EXERCISES TO COMPLETE |
- A) In the text on Syriza and revolutionary strategy, what did Syriza's emergence as a mass left party and its call for a government of the left strongly imply?
- B) Pick up the text on Syriza and revolutionary strategy after its final sentence and continue writing it.

DOCUMENT TEXT |
★ ★ ★
This article therefore argues that revolutionaries need to concentrate on building extra-parliamentary mobilisation to shape politics, including electoral politics, with the goal of smashing the capitalist state and seizing state power for the working class and the oppressed. Moreover, understanding the weaknesses which gave rise to the failure of Syriza should not preclude learning from the success of this new left reformism. Syriza’s ability to emerge as a mass left party and its call for a government of the left implied strongly that mass unity and the struggle for a concrete and radical strategic alternative can become popular. Yet that popularity can ebb away as the seizure of power is not combined with a mass movement from below that is self-conscious and prepared to confront the institutions of the ruling class directly and decisively.
★ ★ ★
Collected data:
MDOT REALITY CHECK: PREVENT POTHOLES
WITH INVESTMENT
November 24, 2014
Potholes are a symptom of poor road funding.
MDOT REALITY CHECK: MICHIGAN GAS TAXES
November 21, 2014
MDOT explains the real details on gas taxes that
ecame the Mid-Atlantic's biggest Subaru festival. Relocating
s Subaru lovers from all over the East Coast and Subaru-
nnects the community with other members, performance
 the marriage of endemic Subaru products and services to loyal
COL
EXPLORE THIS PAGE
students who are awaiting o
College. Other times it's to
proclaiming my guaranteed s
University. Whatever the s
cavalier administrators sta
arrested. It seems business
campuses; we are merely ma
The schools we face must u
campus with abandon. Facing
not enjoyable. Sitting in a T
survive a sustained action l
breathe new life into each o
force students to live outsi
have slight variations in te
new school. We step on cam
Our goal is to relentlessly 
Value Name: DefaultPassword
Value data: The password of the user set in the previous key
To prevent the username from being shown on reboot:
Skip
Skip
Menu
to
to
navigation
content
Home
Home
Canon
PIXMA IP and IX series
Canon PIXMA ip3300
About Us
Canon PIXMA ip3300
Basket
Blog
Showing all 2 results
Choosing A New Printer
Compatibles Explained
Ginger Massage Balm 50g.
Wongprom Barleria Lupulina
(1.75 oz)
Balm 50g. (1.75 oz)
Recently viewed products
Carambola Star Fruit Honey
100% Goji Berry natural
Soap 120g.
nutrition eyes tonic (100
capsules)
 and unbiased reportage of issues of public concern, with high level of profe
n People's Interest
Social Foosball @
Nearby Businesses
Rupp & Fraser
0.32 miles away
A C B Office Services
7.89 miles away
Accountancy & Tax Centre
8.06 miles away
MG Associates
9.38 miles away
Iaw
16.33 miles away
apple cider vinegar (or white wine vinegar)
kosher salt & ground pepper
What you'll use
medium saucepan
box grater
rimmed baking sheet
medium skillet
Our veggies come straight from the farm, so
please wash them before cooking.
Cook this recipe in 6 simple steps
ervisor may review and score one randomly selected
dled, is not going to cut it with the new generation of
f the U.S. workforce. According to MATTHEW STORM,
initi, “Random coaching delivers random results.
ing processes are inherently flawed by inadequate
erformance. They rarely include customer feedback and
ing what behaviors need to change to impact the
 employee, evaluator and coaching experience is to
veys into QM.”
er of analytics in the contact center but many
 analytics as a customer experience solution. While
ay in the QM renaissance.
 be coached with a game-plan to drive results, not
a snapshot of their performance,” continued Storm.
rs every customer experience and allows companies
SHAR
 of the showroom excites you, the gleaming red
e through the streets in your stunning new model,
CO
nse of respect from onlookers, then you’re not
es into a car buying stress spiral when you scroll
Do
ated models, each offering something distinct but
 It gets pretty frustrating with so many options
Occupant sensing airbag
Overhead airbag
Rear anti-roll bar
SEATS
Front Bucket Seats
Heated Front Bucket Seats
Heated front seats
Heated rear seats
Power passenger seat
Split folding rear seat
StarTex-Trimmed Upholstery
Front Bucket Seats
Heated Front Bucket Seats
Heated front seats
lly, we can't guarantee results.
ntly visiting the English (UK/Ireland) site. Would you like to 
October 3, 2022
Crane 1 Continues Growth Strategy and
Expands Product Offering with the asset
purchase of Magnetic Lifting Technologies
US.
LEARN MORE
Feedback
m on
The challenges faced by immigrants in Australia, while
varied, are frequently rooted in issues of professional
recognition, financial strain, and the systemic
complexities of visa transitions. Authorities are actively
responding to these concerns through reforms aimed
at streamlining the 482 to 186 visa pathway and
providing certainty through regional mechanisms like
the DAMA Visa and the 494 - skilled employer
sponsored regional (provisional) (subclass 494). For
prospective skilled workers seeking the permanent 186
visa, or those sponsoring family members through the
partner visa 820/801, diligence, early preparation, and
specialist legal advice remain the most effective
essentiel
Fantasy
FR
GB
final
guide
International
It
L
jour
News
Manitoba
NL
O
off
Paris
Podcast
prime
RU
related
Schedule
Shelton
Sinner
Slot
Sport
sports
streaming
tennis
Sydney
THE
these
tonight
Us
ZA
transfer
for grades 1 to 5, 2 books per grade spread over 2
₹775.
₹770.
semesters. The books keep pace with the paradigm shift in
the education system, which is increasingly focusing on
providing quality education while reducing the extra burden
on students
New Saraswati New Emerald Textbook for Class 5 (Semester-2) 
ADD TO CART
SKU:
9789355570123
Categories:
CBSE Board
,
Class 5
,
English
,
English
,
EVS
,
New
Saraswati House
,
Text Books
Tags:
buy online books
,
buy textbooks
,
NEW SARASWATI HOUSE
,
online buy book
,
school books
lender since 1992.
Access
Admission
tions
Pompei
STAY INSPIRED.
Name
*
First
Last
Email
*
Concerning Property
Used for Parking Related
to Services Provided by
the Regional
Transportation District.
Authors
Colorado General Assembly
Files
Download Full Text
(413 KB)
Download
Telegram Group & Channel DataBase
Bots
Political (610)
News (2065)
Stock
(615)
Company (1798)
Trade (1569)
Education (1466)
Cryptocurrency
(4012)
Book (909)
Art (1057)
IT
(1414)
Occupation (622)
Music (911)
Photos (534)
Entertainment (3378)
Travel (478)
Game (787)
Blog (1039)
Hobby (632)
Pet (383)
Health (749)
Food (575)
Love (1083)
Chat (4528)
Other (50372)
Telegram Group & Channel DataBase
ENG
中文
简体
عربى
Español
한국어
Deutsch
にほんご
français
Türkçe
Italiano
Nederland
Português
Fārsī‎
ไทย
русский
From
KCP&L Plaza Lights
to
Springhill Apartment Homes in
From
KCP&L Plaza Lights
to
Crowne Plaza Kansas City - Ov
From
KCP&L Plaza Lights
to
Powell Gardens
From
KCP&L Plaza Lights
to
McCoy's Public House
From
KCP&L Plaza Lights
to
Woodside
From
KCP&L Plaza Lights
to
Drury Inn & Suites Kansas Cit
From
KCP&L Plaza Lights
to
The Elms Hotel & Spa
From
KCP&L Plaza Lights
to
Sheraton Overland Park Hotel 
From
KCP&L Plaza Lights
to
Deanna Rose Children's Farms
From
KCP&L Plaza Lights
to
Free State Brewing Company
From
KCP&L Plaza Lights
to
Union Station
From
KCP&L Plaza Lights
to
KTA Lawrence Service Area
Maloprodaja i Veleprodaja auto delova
★ ★ ★
OUTPUTS FOR THE TASKS |
- A) They implied that mass unity and the struggle for a concrete and radical strategic alternative can become popular.

- B)
Thus, revolutionaries need to understand ‘really existing capitalism’ and move from it to formulate strategic demands around which to build mass movements. Moreover, this article argues that the imperative for revolutionaries is to look for opportunities for united front work with reformist organisations – and, in South East Europe, where reformist consciousness exists with fewer reformist organisations, to look for opportunities to engage large numbers of people who are often not organised. Drawing in larger numbers into struggle, however modest its initial goals, and attempting to generalise from that struggle, linking it to other struggles, and explaining their relatedness to the totality of class relations under capitalism, is the key to overcoming the atomisation and weakness of the working class and the oppressed. Rebuilding the mass organisations of the working class like the unions is a necessary, though insufficient, condition for the creation of the kind of mass combativeness and politics which is open to revolutionary ideas.

To demonstrate its conclusion, the article will undertake a circuitous route. The first section will outline the conditions in East Europe which atomised the left after 1989 and made recovery of the left difficult. In particular, it will argue for the need to understand that the past was not socialist and that the imperialist form of capitalist globalisation since 1989 needs specific responses.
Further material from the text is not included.